TASK STATEMENT: Down to the last word, output the records below, skipping any images.

DATA LISTING:
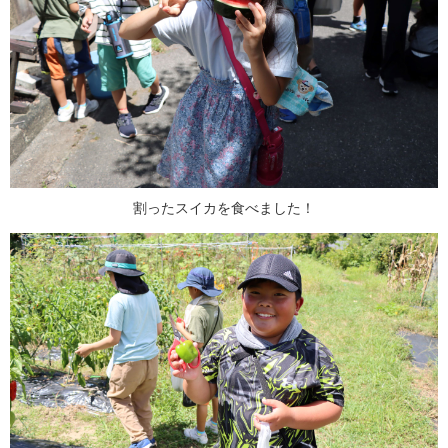
割ったスイカを食べました！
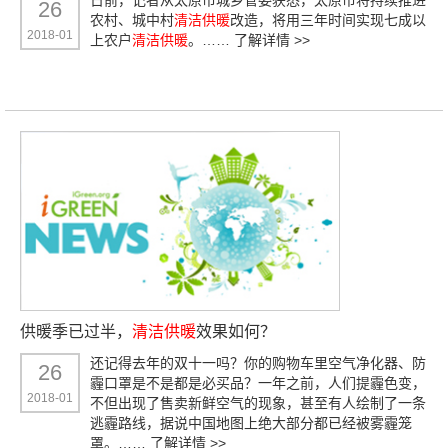
26
农村、城中村
清洁供暖
改造，将用三年时间实现七成以
2018-01
上农户
清洁供暖
。……
了解详情 >>
供暖季已过半，
清洁供暖
效果如何？
还记得去年的双十一吗？你的购物车里空气净化器、防
26
霾口罩是不是都是必买品？一年之前，人们提霾色变，
2018-01
不但出现了售卖新鲜空气的现象，甚至有人绘制了一条
逃霾路线，据说中国地图上绝大部分都已经被雾霾笼
罩。……
了解详情 >>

ANSWER SPACE:
割ったスイカを食べました！
26
农村、城中村
清洁供暖
改造，将用三年时间实现七成以
2018-01
上农户
清洁供暖
。……
了解详情 >>
供暖季已过半，
清洁供暖
效果如何？
还记得去年的双十一吗？你的购物车里空气净化器、防
26
霾口罩是不是都是必买品？一年之前，人们提霾色变，
2018-01
不但出现了售卖新鲜空气的现象，甚至有人绘制了一条
逃霾路线，据说中国地图上绝大部分都已经被雾霾笼
罩。……
了解详情 >>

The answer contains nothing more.